Ça y est enfin. Ce 16 février, le monticule a accouché du souriceau attendu, avec le vote de la loi sur le « séparatisme », adoptée à l’Assemblée nationale. Il s’agit, à l’évidence, d’une motion « Nègre-Blanc », tel qu’on disait aux grandes heures d’une très laïque Troisième République, pas particulièrement tendre vis-à-vis de la nécessaire assimilation « républicaine » des immigrés, fussent-ils de vieille souche européenne. D’ailleurs, les Françaises de l’époque n’avaient même pas le droit de vote. C’est dire si cette République aimait plus ses fils que ses filles, ses voisins que ses voisines, pour paraphraser un autre « républicain » : Jean-Marie Le Pen.
De fait, ce sont les « principes républicains » qu’il s’agissait là de conforter, à en croire des autorités tout aussi « républicaines ». Si l’on faisait preuve de mauvais esprit (que Dieu nous en garde !), on ajouterait illico ce codicille : de quelle République parlons-nous ? Si nos comptes sont bons, nous en sommes déjà à la Cinquième.
Après, il y a aussi la République populaire et démocratique de Corée du Nord et la République islamique d’Iran, dont on imagine bien qu’elles ne sont pas forcément tout à fait conformes aux élégances « républicaines » de notre République en marche.
Non sans raison, Marine Le Pen voit dans ce texte une sorte de déclaration de guerre aux religions, tandis que le mélenchoniste Alexis Corbière évoque, lui, un autre « séparatisme scolaire et territorial ». À ce titre, on remarquera que les deux professions les plus assidues à contourner la carte scolaire et à fuir les quartiers trop empreints de diversité sont les enseignants et les journalistes ; deux professions éminemment « républicaines », comme chacun sait.

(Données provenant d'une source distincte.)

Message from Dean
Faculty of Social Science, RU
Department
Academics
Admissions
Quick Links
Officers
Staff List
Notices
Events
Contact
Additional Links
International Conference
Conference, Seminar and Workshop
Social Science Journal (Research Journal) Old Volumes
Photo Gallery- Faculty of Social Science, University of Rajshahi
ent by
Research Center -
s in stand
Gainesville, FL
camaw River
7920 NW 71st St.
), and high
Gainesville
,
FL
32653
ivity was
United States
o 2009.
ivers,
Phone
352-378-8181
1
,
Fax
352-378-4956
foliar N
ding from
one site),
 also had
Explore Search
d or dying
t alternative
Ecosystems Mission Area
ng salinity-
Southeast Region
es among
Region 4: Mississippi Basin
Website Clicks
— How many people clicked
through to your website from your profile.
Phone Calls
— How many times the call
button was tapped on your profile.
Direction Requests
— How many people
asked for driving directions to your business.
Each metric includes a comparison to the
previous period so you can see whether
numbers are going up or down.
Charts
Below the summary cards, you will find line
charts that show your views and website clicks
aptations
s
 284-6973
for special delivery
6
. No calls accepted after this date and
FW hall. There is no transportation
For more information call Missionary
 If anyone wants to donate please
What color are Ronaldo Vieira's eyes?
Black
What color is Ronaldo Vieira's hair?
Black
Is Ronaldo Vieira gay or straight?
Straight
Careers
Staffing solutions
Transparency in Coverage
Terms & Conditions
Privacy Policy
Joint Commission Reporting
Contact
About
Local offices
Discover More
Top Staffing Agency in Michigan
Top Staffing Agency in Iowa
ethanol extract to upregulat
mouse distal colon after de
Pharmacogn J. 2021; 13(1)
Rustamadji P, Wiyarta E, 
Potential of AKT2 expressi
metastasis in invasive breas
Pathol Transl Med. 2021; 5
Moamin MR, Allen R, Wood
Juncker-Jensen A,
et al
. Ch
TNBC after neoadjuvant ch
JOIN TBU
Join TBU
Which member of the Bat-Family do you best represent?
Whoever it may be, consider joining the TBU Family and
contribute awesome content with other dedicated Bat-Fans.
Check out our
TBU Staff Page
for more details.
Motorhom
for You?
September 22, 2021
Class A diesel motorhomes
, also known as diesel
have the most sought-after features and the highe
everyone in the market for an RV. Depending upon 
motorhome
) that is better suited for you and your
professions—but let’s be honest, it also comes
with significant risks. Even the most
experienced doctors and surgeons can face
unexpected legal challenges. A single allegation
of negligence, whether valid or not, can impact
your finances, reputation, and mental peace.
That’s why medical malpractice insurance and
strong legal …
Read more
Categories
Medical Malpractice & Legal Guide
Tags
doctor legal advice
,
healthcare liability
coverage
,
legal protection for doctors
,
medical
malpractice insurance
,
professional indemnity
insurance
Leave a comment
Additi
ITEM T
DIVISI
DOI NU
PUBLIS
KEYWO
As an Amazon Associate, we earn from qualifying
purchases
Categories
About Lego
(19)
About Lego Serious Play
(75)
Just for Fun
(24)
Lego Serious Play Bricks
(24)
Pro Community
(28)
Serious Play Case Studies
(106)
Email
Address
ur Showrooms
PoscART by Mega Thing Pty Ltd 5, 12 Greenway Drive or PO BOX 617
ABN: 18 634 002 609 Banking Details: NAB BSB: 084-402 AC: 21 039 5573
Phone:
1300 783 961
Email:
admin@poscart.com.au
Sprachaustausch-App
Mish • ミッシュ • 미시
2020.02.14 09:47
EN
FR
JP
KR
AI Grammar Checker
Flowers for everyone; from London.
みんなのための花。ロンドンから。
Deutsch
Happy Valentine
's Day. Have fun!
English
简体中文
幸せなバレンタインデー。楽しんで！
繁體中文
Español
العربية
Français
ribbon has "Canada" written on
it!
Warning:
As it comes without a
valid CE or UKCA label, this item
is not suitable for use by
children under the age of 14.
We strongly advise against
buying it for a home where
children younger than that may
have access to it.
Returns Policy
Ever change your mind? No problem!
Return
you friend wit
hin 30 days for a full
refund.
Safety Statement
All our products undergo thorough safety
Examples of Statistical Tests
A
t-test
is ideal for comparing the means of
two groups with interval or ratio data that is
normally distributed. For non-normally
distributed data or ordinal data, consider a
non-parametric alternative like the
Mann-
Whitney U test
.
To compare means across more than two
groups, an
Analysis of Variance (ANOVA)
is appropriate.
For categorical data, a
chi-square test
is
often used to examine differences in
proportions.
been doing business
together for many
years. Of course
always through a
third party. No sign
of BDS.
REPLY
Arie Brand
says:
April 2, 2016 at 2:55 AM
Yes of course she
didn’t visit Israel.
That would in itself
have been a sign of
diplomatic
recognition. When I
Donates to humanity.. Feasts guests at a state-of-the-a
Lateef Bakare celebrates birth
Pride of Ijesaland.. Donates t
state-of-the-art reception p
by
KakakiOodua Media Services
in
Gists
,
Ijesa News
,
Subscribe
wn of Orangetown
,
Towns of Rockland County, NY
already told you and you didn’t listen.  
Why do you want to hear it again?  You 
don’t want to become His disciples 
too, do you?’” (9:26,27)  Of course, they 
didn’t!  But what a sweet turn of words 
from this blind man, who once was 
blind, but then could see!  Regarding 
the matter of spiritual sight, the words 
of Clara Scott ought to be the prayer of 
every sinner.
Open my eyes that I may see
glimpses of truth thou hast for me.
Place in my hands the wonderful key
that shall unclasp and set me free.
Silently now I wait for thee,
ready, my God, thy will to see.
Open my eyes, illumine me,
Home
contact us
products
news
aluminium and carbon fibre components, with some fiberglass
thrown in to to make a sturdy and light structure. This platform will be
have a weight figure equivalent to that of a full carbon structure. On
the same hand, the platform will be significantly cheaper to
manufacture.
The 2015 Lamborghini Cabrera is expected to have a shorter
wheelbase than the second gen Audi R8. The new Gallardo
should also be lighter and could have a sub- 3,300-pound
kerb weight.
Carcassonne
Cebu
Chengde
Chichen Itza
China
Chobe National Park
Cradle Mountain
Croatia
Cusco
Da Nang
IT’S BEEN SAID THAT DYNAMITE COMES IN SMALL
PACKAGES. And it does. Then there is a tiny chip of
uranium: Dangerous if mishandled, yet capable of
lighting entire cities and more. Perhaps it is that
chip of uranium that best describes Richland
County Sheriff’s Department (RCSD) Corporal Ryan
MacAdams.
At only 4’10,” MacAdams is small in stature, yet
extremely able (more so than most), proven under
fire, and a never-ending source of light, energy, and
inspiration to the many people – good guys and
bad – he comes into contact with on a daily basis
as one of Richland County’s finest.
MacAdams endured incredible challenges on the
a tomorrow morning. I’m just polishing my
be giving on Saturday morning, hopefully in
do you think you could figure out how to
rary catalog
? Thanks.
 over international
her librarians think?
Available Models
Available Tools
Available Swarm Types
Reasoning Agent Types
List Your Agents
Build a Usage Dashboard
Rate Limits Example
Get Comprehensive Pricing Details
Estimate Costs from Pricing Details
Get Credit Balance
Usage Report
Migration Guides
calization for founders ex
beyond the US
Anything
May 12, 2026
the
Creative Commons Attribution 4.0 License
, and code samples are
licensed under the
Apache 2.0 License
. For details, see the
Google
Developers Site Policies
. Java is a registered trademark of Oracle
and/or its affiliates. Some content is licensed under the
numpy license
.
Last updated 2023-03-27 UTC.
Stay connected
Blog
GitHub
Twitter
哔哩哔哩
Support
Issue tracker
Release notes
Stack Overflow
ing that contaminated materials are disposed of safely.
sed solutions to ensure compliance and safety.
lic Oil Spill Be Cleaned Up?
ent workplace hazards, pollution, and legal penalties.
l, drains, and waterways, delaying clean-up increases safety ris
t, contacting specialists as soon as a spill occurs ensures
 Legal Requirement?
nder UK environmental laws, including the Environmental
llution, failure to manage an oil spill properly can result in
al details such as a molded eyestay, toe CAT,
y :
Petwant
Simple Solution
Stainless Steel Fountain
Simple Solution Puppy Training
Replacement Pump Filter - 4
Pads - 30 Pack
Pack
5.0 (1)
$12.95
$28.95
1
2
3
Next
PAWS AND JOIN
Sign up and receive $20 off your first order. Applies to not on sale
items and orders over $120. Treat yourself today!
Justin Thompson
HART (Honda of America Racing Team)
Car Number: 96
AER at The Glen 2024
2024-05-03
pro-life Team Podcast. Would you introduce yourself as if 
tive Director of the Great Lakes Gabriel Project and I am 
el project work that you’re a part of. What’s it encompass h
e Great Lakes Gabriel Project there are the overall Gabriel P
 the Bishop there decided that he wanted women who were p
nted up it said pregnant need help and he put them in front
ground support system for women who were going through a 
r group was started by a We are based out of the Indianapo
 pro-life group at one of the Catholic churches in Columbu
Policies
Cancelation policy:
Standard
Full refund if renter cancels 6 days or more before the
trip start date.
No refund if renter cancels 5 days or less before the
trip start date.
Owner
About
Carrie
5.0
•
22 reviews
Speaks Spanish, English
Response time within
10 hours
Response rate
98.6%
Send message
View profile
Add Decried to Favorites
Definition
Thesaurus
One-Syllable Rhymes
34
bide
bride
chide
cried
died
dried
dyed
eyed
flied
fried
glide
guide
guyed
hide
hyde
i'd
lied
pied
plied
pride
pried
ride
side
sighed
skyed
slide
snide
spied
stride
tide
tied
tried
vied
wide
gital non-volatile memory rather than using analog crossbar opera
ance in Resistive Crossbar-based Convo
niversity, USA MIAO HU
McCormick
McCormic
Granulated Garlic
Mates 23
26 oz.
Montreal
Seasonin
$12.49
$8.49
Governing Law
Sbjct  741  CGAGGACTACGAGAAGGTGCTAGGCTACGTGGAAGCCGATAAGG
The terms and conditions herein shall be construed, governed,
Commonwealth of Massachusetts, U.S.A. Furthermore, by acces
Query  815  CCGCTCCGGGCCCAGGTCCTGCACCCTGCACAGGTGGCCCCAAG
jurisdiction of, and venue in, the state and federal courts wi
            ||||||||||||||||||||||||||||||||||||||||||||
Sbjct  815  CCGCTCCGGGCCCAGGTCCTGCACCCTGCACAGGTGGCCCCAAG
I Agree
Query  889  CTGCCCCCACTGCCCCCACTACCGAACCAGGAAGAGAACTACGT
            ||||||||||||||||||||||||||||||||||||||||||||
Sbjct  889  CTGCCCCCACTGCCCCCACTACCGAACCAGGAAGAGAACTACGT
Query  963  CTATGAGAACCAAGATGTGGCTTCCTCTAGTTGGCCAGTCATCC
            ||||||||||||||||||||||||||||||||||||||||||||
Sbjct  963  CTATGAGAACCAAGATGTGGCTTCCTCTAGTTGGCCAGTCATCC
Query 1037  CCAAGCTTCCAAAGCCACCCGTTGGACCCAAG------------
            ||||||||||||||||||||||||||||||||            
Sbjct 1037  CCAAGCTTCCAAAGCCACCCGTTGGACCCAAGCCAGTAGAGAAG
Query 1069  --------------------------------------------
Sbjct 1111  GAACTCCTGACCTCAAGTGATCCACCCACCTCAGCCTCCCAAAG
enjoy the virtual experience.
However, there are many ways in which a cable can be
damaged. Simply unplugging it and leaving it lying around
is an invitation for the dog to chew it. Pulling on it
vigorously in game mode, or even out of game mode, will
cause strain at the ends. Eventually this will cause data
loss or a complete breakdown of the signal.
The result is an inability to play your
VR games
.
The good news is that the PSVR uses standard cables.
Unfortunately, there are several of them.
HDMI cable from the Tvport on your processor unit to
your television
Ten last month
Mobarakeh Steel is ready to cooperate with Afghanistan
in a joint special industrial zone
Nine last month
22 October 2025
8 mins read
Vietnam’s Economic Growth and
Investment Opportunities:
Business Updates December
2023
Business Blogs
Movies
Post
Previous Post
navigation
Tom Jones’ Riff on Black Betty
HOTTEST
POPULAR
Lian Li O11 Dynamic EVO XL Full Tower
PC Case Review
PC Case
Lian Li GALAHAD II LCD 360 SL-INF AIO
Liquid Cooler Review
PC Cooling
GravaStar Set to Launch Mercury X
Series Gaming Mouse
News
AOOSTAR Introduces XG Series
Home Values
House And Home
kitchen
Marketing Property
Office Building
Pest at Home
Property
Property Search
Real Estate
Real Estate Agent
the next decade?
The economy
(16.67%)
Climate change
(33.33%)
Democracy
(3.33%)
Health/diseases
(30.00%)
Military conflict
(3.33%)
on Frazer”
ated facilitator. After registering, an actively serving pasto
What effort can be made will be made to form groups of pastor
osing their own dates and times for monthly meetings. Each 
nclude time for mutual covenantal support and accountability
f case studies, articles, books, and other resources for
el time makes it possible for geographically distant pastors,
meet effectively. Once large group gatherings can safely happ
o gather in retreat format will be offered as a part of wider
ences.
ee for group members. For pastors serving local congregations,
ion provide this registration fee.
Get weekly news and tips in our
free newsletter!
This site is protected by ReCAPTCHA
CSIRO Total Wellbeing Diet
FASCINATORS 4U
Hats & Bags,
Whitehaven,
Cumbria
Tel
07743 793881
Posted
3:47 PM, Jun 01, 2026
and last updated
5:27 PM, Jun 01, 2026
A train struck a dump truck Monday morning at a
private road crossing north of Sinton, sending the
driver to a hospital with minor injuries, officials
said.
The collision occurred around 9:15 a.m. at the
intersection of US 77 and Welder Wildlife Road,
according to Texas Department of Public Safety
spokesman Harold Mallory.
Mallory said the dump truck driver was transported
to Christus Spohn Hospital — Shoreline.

Autre « séparatisme », cet islam salafiste qui se vit en « contre-société » sur le modèle des ghettos d’outre-Atlantique à la mode saoudienne. On ne dira, décidément, jamais assez de mal de l’américanisation de l’islamisation de la France.
Après, il y a un grand non-dit dans cette affaire : cette immigration de masse, de longue date organisée par le grand patronat. Pour masquer cet « oubli », on s’en tient donc au rappel quasi chamanique des « valeurs républicaines », Gérald Darmanin, ministre de l’Intérieur, n’hésitant pas à rappeler qu’aucune loi ne vaudrait au-dessus de celles de la « République ».
Du coup, on « stigmatise » ces musulmans pour lesquels la parole divine demeurerait par essence supérieure à celle des hommes. Certes, mais pour le premier catholique venu, même si pas forcément assidu à la messe, qu’écoutera-t-il, en dernier ressort : la voix du Christ dans les Évangiles ou celle d’Emmanuel Macron ? Pareillement, faudra-t-il bientôt pointer du doigt nos compatriotes de confession juive parce que tenant en plus haute estime ce qui est écrit dans le parchemin de la Torah que dans le marbre constitutionnel de la Cinquième République ?
Tout cela peut être décliné à l’infini. Les Français musulmans boudent l’école républicaine ? Si c’est pour que leurs enfants y apprennent la théorie du genre et que les transsexuels sont le sel de la Terre, on peut aussi comprendre le homeschooling islamique et son équivalent catholique.
Gérald Darmanin devrait pourtant savoir que la politique participe aussi de la transcendance, religieuse ou non. Bref, qu’elle consiste aussi à concevoir qu’il y a quelque part, là-haut, un énorme bidule qui nous dépasse.
Cela, nombre de « républicains », dont Régis Debray et quelques autres, avaient compris qu’avant l’avènement de la « République », il y avait aussi une vie sur Terre.